April 19, 2018

#INFLCR – Extra – Team Strategy

After the company’s first off-site team strategy meeting, INFLCR founder and CEO Jim Cavale sat down with two key new members of his leadership team. Liz Ballard, formerly of NBC Universal, and Tim Stephens, formerly of CBS Sports, bring a combined 35-plus years of leadership experience at leading digital brands in sports.

The two days at the John Hand Club in downtown Birmingham served an important role in shaping INFLCR’s vision, goals and strategy as the company aggressively moves ahead after completing a $1 million post-revenue seed round of fundraising.

In this EXTRA episode, Jim sits down with Ballard and Stephens to discuss the evolution of media during their careers, some of their key “a-ha” moments in their own experiences and how they see the industry continuing to evolve as INFLCR seeks to serve storytellers in the age of social and mobile distribution.

Ballard’s role as VP of Client Strategy puts her experience to work for INFLCR clients to maximize the impact of their investment by most effectively using the product. Stephens’ role as Director of Business Development puts him on the front lines of the relationship with potential clients.

Being on the front lines of innovation is nothing new for Stephens, who began his career as a print journalist while in high school. With a career that parallels the rise of digital and social media, he has played a role in transformative change in the digital era at many media companies and as a former president of the Associated Press Sports Editors.

Here is more from Stephens, in his own words:

WHY I JOINED INFLCR — AND HOW WE CAN HELP YOU SHARE YOUR STORY

I’ve lived at the intersection of sports and social media almost from the moment sports journalists discovered Twitter and our world began to trend with hashtags and become animated with GIFs.

I directed the implementation of social media strategies at two Florida newspapers, the Orlando Sentinel and the South Florida Sun-Sentinel. It was there that I learned how the audience, not the journalists, could determine what was “news.” From crowd-sourcing headlines to reaching key sources through direct messages to adapting our distribution through the disruptive force that is the mobile phone, I got to be on the front lines of real-time evolution.
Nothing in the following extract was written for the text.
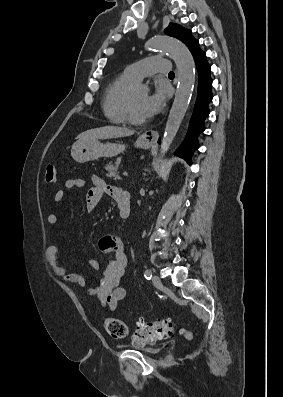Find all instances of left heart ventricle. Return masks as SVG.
<instances>
[{"instance_id":"left-heart-ventricle-1","label":"left heart ventricle","mask_w":283,"mask_h":397,"mask_svg":"<svg viewBox=\"0 0 283 397\" xmlns=\"http://www.w3.org/2000/svg\"><path fill=\"white\" fill-rule=\"evenodd\" d=\"M147 97V94L144 92H139V93H134L132 94V101H133V107H134V112L137 117L139 118H146L145 114L143 113V103Z\"/></svg>"}]
</instances>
Later, at CBS Sports, I was part of teams that livestreamed the Super Bowl, created dozens of daily video segments and produced digital-only documentaries while also going hands-on with dozens of CBS brand social-media accounts. And at SportsManias, I helped a start-up innovate through Artificial Intelligence-driven social curation and mobile-messaging with animated emojis to create new revenue streams and become the fastest-growing sports app in the U.S.

All of that prepared me for my new role at Influencer (INFLCR).

When I first saw CEO Jim Cavale’s story  — in my Facebook timeline, of course — I saw the vision for the opportunity I was looking to achieve as I was relocating from Florida back to Alabama, my home state. The vision for INFLCR is simple: We exist to serve storytellers. And on social media, we’re ALL storytellers. A lot of attention is rightfully placed on the challenges in the media industry today, but here’s a truth: There’s never been a better time to be a storyteller. We have amazing tools with which to tell and share those stories and to be more immediate, intimate and essential to the audience that wants to connect where they live — on their mobile devices.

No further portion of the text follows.